Accogliendo  il  Signore  come  cibo, scopriamo che pure noi stessi siamo chiamati a diventare un vero nutrimento per la vita degli altri. Perché la vita resta abbondante non  quando  la  preserviamo  e  la  difendiamo,  ma  quando  siamo disposti a offrirla nella libertà. Arrendendoci all’idea che dare non è  conveniente,  ma  è  l’unica  scelta  capace  di  placare  tutto  il  desiderio  del  nostro  cuore:  «Tutti  mangiarono  a  sazietà  e  furono portati via i pezzi loro avanzati: dodici ceste» (9,17).

Signore Gesù, nel tuo corpo e nel tuo sangue offerti possiamo imparare a riconoscere noi stessi, destinatari di questa tua benedizione e chiamati a donarci in tutto, nei beni e nell’umanità. Con il tuo aiuto, noi stessi possiamo diventare quel pane diviso e consegnato ai fratelli, quella mancanza trasformata in sazietà, quel desiderio di avere, esaudito nel dare noi stessi.

Leggi il Vangelo di oggi

Tutti mangiarono a sazietà.

Dal Vangelo secondo Luca
Lc 9, 11b-17

In quel tempo, Gesù prese a parlare alle folle del regno di Dio e a guarire quanti avevano bisogno di cure.

Il giorno cominciava a declinare e i Dodici gli si avvicinarono dicendo: «Congeda la folla perché vada nei villaggi e nelle campagne dei dintorni, per alloggiare e trovare cibo: qui siamo in una zona deserta».

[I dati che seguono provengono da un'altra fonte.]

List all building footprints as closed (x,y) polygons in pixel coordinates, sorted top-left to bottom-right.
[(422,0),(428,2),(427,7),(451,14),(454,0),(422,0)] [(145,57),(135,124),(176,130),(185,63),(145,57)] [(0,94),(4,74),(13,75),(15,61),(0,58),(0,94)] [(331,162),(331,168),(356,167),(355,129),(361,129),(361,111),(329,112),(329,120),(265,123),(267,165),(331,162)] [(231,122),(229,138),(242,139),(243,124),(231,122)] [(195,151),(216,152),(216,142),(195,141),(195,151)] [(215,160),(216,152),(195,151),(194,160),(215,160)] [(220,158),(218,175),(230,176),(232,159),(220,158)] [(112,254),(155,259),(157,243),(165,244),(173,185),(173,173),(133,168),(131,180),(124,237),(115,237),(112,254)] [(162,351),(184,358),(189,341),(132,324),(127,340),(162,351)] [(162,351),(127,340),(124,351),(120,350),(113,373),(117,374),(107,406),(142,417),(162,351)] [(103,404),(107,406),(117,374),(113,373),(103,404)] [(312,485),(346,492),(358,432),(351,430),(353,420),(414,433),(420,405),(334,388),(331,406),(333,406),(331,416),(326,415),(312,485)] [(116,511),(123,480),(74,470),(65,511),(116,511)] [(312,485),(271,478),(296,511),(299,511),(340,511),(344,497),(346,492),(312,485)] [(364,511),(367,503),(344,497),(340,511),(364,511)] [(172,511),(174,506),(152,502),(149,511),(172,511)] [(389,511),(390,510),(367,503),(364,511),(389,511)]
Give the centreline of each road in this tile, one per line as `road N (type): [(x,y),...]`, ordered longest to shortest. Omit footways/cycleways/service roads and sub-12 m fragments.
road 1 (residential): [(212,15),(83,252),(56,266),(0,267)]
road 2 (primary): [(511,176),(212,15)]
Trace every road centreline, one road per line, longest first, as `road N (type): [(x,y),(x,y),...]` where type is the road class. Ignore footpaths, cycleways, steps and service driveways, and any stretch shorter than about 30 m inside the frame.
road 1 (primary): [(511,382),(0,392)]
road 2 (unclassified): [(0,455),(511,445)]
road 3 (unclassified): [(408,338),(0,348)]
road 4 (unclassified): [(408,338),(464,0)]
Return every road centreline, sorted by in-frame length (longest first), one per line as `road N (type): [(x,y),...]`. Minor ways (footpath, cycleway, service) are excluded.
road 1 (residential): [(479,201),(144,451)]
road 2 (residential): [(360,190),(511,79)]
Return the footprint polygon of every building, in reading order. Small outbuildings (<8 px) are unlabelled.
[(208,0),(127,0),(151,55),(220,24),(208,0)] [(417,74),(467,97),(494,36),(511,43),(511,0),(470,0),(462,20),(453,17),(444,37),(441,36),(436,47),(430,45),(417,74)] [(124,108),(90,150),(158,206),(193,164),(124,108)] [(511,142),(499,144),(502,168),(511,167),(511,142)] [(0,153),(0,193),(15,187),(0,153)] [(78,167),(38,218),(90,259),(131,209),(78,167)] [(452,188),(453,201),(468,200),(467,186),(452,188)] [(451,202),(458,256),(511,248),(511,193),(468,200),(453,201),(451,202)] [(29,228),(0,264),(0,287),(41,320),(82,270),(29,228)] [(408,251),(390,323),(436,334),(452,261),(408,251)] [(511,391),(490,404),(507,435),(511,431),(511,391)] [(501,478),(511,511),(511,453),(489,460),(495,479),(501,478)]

Gesù disse loro: «Voi stessi date loro da mangiare». Ma essi risposero: «Non abbiamo che cinque pani e due pesci, a meno che non andiamo noi a comprare viveri per tutta questa gente». C’erano infatti circa cinquemila uomini.
Egli disse ai suoi discepoli: «Fateli sedere a gruppi di cinquanta circa». Fecero così e li fecero sedere tutti quanti.
Egli prese i cinque pani e i due pesci, alzò gli occhi al cielo, recitò su di essi la benedizione, li spezzò e li dava ai discepoli perché li distribuissero alla folla.
Tutti mangiarono a sazietà e furono portati via i pezzi loro avanzati: dodici ceste.